Each line from the one containing "assign reg_data = (mem_sel)" through the last line of the entries below is to be transcribed exactly. Nothing else belongs in the reply.

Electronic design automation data

###

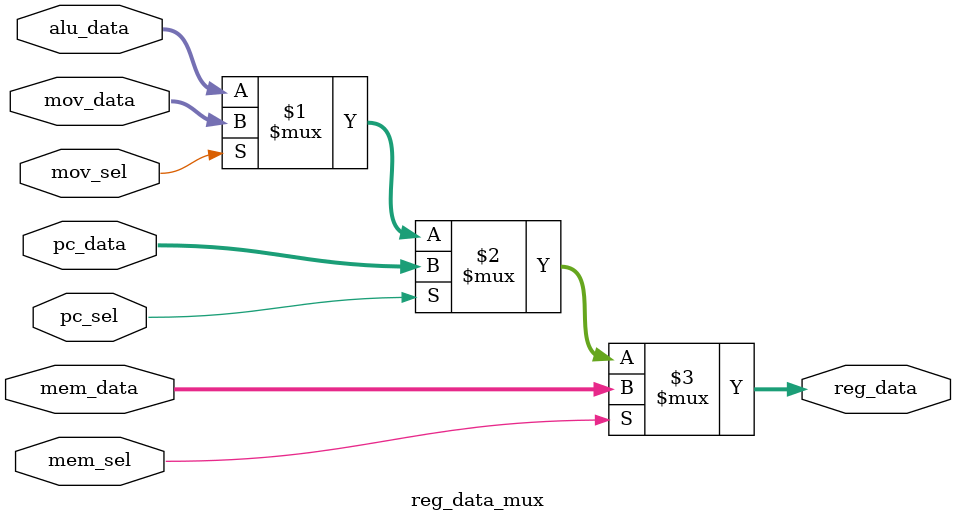
<source format=v>
module reg_data_mux(
		input mem_sel,
		input pc_sel,
		input mov_sel,
		input [31:0] mem_data,
		input [31:0] pc_data,
		input [31:0] mov_data,
		input [31:0] alu_data,
		output [31:0] reg_data);
				
		assign reg_data = (mem_sel) ? mem_data :
				(pc_sel) ? pc_data : 
				(mov_sel) ? mov_data : alu_data;
		
endmodule
</source>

###

OUTPUT OF THE TASK –
		assign reg_data = (mem_sel) ? mem_data :
				(pc_sel) ? pc_data : 
				(mov_sel) ? mov_data : alu_data;
		
endmodule
</source>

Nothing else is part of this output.